Aquí llegamos al verdadero punto neurálgico de la situación que se está generando en Rusia y que nos equivocaríamos si redujéramos a la mera cuestión de la crisis con Ucrania u Occidente. Está adquiriendo fuerza y credibilidad la idea de que la persona no es un valor absoluto, que puede haber causas, fines y valores en nombre de los cuales sacrificar vidas humanas. Aceptar esta forma de pensar es el primer paso para la construcción de un sistema totalitario, donde nos hacemos incapaces de juzgar por no saber ya distinguir el bien del mal. A partir de ahí se puede hacer de todo y justificar todo: el mal se hace banal.

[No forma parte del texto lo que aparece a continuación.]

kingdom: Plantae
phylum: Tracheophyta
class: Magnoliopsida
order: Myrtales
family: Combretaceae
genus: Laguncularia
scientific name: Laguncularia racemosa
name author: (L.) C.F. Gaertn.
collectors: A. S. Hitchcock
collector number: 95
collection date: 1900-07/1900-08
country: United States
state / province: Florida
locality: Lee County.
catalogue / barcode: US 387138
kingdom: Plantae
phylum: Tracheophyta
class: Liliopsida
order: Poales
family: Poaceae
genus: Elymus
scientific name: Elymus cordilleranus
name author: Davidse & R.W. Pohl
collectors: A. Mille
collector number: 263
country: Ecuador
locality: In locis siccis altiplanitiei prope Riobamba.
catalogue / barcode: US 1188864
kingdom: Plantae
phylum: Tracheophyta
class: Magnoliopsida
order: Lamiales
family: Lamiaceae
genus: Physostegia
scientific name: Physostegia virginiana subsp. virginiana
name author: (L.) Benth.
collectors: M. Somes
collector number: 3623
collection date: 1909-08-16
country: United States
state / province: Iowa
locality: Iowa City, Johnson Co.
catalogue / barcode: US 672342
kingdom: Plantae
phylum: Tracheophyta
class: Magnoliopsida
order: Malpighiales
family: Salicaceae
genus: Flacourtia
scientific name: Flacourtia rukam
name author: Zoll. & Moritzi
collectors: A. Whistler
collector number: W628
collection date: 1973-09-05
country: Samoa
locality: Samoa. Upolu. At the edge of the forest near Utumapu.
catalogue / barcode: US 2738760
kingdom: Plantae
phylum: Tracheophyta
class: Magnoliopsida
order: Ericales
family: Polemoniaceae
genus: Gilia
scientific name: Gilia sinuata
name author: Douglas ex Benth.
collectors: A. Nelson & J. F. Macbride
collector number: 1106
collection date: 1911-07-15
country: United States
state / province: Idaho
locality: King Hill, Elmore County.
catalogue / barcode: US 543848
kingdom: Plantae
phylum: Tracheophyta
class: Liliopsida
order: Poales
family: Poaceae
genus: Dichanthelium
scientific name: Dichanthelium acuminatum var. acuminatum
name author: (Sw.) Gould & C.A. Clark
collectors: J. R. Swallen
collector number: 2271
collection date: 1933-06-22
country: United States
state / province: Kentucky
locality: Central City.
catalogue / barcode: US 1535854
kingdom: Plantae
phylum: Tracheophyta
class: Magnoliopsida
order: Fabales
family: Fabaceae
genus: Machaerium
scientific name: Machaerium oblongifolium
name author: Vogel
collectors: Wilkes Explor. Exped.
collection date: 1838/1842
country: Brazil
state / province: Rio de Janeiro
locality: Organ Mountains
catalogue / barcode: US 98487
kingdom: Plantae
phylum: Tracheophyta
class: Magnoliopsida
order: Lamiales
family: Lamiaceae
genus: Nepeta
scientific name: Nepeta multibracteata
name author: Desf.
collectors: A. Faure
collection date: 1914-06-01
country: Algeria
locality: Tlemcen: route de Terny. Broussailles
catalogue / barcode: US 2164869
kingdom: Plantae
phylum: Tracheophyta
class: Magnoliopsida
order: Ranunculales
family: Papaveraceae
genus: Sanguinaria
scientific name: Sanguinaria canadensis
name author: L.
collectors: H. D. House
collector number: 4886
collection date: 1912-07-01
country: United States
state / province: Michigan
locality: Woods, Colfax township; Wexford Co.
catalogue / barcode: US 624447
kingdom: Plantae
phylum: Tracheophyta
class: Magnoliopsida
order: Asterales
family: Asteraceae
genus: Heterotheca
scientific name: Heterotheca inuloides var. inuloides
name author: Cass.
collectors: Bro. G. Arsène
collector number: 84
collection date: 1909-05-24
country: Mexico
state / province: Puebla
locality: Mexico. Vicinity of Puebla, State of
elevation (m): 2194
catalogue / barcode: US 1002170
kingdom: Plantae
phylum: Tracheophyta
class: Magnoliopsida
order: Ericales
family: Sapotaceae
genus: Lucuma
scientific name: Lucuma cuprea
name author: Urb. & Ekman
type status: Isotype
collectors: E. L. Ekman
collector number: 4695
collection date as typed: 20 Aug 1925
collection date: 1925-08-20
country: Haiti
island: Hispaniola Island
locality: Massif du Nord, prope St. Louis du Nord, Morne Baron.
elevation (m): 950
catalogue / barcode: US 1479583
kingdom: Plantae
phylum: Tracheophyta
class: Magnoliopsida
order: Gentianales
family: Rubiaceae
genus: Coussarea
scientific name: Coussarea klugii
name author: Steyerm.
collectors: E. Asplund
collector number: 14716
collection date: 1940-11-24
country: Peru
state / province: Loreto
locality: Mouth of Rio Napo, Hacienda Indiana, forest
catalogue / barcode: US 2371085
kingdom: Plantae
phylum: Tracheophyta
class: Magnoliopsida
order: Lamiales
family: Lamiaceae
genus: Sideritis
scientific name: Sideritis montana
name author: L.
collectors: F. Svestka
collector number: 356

Si Occidente y su opinión pública no entienden este elemento discriminante y se dejan convencer de que todo depende de los juegos de poder entre los grandes de la tierra y de una necesidad histórica abstracta, ¿no será acaso porque ellos mismos ya no son capaces de juzgar y han empezado a creer que hay cusas en nombre de las cuales se puede incluso cometer crímenes de otro modo injustificables? Más allá de una gran indignación y de belicosas declaraciones de intenciones, que quedan casi siempre en expresiones sentimentales (cuando no se convierten, aún peor, en dañinas manifestaciones de fuerza), la debilidad de Occidente ante el terrorismo o el fundamentalismo, ¿acaso no depende de esta incapacidad para juzgar como crímenes lo que, de hecho, no son otra cosa que crímenes, prescindiendo de la idea en nombre de la cual se cometan?

Partiendo de esta incapacidad para juzgar, es imposible ya moverse, quedamos prisioneros de una inercia casi suicida por temor a que la defensa de las personas reales pueda cambiarse como una voluntad de imponer las propias ideas y la propia visión del mundo, ya convencidos de que en este mundo solo existen valores abstractos y misteriosas leyes de geopolítica igualmente abstractas.

Entender más a fondo la cuestión rusa y no volver a dejarse engañar por ideas abstractas, que terminan por situar estas ideas (y tal vez algún que otro interés económico) antes que los hombres de carne y hueso, podría ayudar no poco al mismísimo Occidente.